Lines below that hold the word "https" must be copied in full.

Data under study:
"""
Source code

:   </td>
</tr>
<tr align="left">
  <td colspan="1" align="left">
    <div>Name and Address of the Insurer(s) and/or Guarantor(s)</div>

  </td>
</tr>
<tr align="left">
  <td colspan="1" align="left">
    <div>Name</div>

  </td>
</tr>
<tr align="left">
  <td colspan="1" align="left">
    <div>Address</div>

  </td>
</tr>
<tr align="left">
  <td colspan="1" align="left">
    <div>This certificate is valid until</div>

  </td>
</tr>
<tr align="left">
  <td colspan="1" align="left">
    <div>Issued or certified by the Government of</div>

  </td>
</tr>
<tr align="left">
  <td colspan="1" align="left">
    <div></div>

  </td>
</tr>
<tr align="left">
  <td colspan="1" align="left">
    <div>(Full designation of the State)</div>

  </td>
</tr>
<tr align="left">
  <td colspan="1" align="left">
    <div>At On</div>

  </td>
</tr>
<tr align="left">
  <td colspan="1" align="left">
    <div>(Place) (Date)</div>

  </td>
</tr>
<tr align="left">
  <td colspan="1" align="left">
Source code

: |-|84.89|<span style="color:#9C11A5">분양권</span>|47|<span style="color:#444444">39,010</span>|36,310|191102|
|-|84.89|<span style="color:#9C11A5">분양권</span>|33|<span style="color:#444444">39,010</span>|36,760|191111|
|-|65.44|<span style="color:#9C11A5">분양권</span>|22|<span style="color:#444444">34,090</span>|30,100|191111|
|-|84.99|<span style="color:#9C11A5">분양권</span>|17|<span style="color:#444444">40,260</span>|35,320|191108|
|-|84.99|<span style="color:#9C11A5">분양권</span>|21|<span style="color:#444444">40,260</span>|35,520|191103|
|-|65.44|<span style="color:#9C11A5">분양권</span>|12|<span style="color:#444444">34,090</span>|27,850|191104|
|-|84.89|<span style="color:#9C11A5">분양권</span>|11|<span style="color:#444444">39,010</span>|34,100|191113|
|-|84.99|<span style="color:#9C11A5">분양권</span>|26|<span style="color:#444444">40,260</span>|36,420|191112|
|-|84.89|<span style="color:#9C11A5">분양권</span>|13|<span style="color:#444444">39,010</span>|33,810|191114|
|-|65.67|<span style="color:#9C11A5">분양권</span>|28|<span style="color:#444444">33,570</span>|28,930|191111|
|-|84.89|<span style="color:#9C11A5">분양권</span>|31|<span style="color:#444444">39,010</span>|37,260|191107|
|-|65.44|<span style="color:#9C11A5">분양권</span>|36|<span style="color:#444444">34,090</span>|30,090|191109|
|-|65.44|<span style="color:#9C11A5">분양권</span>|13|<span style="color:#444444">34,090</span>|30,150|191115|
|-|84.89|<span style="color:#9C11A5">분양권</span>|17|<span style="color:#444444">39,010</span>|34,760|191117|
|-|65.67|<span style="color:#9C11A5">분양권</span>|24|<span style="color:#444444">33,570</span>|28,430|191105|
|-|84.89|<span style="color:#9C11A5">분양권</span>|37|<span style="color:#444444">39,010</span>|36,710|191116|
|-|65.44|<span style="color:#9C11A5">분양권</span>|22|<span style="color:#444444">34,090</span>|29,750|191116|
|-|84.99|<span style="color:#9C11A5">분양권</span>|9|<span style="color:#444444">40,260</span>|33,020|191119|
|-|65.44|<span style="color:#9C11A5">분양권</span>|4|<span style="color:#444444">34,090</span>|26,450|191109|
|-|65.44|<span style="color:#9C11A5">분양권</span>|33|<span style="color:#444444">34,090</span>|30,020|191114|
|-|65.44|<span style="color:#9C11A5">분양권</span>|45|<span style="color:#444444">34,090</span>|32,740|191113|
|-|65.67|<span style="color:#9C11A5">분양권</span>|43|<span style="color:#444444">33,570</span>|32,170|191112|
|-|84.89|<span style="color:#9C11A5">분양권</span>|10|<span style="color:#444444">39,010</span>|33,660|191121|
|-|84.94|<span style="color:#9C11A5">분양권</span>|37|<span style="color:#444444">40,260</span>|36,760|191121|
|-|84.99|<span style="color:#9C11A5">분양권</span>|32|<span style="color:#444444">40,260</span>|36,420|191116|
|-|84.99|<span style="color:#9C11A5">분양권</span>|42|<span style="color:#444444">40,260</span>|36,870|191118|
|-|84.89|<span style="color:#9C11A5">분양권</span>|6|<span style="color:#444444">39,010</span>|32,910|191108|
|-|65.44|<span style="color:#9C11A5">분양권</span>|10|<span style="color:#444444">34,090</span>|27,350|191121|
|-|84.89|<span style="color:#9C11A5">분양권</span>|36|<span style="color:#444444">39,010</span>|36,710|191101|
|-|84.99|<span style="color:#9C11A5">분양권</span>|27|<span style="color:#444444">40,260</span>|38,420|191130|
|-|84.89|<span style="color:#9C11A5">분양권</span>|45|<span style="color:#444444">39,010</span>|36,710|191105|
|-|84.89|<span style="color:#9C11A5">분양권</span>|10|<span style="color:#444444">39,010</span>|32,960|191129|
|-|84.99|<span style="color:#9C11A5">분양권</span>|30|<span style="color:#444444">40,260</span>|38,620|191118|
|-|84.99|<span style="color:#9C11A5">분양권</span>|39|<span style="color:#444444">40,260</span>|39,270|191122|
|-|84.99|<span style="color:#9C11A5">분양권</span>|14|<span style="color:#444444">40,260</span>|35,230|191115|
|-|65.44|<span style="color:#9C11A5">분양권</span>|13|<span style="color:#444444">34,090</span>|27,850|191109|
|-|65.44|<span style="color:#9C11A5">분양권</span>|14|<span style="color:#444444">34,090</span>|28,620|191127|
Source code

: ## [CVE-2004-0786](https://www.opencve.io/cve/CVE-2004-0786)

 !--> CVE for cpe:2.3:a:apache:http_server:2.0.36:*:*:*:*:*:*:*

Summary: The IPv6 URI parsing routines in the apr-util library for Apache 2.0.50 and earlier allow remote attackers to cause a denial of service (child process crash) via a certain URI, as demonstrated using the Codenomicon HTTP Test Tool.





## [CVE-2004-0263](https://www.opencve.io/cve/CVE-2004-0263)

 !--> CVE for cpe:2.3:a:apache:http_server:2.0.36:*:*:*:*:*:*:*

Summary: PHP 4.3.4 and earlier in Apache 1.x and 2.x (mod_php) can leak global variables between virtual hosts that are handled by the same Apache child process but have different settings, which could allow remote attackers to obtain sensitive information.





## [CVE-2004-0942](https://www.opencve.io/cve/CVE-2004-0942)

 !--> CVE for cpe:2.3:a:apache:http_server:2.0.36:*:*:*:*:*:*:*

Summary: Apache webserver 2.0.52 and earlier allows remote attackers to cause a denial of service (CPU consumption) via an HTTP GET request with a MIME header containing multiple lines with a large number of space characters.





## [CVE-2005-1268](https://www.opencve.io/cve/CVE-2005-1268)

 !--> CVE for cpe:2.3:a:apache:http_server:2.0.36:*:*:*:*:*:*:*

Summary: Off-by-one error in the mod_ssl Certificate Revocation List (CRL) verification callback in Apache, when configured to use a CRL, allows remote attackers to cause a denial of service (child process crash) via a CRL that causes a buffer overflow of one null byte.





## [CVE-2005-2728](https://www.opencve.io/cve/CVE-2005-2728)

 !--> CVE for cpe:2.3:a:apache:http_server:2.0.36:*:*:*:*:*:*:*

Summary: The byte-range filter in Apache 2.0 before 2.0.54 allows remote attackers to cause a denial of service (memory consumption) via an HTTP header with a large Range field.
"""
Written solution:
: ## [CVE-2004-0786](https://www.opencve.io/cve/CVE-2004-0786)
## [CVE-2004-0263](https://www.opencve.io/cve/CVE-2004-0263)
## [CVE-2004-0942](https://www.opencve.io/cve/CVE-2004-0942)
## [CVE-2005-1268](https://www.opencve.io/cve/CVE-2005-1268)
## [CVE-2005-2728](https://www.opencve.io/cve/CVE-2005-2728)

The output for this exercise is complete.